══ Listed entries

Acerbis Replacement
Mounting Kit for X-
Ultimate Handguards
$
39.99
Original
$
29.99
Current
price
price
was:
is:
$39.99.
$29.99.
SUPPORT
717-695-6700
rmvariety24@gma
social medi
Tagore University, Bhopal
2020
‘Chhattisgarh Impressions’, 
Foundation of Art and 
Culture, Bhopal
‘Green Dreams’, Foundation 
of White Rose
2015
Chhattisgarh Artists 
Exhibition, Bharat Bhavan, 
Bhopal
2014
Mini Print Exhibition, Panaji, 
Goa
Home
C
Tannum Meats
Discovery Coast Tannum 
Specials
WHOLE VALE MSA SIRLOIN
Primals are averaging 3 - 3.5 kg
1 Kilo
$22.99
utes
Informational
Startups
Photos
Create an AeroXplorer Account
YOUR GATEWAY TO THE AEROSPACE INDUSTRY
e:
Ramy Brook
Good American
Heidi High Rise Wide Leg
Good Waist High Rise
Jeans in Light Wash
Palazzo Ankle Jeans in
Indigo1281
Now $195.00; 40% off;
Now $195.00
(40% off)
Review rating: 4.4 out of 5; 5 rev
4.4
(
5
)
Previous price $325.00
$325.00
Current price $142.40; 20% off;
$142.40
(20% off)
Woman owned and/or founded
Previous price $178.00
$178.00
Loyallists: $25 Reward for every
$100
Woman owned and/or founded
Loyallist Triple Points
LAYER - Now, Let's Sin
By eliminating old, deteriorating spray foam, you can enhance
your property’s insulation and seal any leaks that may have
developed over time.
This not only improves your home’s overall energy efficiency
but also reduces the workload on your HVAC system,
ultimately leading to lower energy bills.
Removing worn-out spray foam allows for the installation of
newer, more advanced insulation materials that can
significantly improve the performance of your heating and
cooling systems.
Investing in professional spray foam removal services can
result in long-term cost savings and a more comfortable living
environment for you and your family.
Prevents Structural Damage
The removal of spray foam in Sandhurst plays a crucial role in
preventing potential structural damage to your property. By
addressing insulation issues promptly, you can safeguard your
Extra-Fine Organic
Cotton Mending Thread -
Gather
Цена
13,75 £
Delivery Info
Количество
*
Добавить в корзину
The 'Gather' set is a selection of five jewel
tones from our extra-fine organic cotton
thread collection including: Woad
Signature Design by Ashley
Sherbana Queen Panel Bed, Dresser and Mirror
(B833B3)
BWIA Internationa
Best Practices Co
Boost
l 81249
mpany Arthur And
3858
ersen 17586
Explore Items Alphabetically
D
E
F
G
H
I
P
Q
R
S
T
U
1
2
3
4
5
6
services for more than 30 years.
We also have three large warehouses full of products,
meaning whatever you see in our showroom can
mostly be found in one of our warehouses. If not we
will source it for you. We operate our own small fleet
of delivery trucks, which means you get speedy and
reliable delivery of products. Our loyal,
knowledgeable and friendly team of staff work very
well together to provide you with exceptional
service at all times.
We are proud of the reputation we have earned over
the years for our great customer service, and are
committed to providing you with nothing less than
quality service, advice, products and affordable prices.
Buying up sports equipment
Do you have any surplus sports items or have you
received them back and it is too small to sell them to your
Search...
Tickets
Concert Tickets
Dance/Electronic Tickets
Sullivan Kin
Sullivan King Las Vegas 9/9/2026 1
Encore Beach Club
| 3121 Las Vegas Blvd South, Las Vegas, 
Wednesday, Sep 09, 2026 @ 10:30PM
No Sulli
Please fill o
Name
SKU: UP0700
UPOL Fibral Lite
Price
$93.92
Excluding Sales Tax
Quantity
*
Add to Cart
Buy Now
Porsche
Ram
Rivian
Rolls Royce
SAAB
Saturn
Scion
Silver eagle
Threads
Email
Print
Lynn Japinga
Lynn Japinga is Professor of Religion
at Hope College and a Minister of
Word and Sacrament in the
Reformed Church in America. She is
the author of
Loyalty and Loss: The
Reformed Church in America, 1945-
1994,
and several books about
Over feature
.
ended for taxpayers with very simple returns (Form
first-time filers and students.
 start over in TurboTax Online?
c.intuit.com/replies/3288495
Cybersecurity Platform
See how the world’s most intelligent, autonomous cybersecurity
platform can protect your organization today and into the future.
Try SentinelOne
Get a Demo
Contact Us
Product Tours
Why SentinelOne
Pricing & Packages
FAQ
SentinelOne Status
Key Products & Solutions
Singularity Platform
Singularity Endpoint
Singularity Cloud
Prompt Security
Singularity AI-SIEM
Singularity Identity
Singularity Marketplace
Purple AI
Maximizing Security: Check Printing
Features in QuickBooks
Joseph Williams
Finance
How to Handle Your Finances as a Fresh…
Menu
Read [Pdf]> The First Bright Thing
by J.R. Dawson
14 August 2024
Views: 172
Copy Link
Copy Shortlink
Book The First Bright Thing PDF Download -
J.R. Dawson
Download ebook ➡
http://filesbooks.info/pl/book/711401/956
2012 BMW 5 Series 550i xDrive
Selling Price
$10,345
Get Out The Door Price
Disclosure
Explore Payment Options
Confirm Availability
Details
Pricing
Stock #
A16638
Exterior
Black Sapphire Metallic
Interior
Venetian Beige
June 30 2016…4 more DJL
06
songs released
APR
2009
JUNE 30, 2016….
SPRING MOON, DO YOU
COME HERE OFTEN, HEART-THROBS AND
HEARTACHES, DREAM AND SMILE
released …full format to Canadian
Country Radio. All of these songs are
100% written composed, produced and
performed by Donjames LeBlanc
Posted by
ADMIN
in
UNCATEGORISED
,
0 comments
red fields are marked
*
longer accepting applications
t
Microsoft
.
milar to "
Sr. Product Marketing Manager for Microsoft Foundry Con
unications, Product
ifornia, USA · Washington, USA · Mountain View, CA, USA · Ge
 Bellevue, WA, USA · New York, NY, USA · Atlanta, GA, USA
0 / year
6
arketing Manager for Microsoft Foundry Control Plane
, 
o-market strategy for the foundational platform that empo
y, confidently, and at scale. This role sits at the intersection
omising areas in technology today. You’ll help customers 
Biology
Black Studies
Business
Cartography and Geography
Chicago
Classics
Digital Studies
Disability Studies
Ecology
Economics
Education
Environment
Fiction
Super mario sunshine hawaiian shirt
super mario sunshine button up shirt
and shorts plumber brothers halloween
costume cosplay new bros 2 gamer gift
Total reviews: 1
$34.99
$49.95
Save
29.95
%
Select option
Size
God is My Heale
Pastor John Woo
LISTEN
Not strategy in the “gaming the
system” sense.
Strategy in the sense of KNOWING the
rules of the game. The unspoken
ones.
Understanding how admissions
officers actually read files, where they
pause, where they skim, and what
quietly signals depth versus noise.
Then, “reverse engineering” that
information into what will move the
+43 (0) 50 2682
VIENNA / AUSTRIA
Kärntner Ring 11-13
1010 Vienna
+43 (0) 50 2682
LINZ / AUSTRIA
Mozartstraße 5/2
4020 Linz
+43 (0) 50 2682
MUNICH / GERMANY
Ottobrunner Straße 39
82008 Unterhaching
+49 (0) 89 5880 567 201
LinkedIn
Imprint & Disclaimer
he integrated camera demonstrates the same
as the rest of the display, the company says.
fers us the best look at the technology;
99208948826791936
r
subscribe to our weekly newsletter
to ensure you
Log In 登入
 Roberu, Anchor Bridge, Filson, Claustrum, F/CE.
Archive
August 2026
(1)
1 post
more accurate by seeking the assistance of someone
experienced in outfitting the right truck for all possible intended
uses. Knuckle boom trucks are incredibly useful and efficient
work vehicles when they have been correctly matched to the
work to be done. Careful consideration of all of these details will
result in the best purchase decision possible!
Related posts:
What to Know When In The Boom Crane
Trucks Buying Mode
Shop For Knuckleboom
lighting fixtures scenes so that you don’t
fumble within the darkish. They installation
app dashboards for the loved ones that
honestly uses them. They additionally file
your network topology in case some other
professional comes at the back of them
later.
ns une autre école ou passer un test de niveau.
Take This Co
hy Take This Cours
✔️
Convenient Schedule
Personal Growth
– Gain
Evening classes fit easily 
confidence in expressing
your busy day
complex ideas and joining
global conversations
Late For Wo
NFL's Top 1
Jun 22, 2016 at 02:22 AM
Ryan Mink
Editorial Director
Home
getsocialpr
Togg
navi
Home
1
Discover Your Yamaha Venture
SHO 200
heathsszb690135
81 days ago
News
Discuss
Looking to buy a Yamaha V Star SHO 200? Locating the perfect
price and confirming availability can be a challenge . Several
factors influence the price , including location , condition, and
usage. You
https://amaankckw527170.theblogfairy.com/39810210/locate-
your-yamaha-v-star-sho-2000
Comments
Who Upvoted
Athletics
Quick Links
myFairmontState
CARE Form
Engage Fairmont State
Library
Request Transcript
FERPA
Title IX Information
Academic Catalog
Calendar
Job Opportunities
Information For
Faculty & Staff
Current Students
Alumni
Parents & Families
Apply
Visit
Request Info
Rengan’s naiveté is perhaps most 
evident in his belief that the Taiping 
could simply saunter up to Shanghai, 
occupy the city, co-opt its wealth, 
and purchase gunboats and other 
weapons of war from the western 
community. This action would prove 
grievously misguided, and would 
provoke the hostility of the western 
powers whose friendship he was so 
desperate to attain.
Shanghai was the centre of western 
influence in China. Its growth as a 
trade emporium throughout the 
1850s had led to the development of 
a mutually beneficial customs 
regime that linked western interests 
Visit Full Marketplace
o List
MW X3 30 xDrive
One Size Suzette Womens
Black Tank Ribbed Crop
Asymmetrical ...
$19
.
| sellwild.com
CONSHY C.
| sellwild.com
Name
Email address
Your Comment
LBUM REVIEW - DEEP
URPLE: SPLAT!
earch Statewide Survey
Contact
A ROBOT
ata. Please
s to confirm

════

Change every "Previous price" to "Was" in the material, starting with its first line and running through the line containing "Loyallist Triple Points". Write those lines out again, leaving everything else in them untouched.

**Result:**
Acerbis Replacement
Mounting Kit for X-
Ultimate Handguards
$
39.99
Original
$
29.99
Current
price
price
was:
is:
$39.99.
$29.99.
SUPPORT
717-695-6700
rmvariety24@gma
social medi
Tagore University, Bhopal
2020
‘Chhattisgarh Impressions’, 
Foundation of Art and 
Culture, Bhopal
‘Green Dreams’, Foundation 
of White Rose
2015
Chhattisgarh Artists 
Exhibition, Bharat Bhavan, 
Bhopal
2014
Mini Print Exhibition, Panaji, 
Goa
Home
C
Tannum Meats
Discovery Coast Tannum 
Specials
WHOLE VALE MSA SIRLOIN
Primals are averaging 3 - 3.5 kg
1 Kilo
$22.99
utes
Informational
Startups
Photos
Create an AeroXplorer Account
YOUR GATEWAY TO THE AEROSPACE INDUSTRY
e:
Ramy Brook
Good American
Heidi High Rise Wide Leg
Good Waist High Rise
Jeans in Light Wash
Palazzo Ankle Jeans in
Indigo1281
Now $195.00; 40% off;
Now $195.00
(40% off)
Review rating: 4.4 out of 5; 5 rev
4.4
(
5
)
Was $325.00
$325.00
Current price $142.40; 20% off;
$142.40
(20% off)
Woman owned and/or founded
Was $178.00
$178.00
Loyallists: $25 Reward for every
$100
Woman owned and/or founded
Loyallist Triple Points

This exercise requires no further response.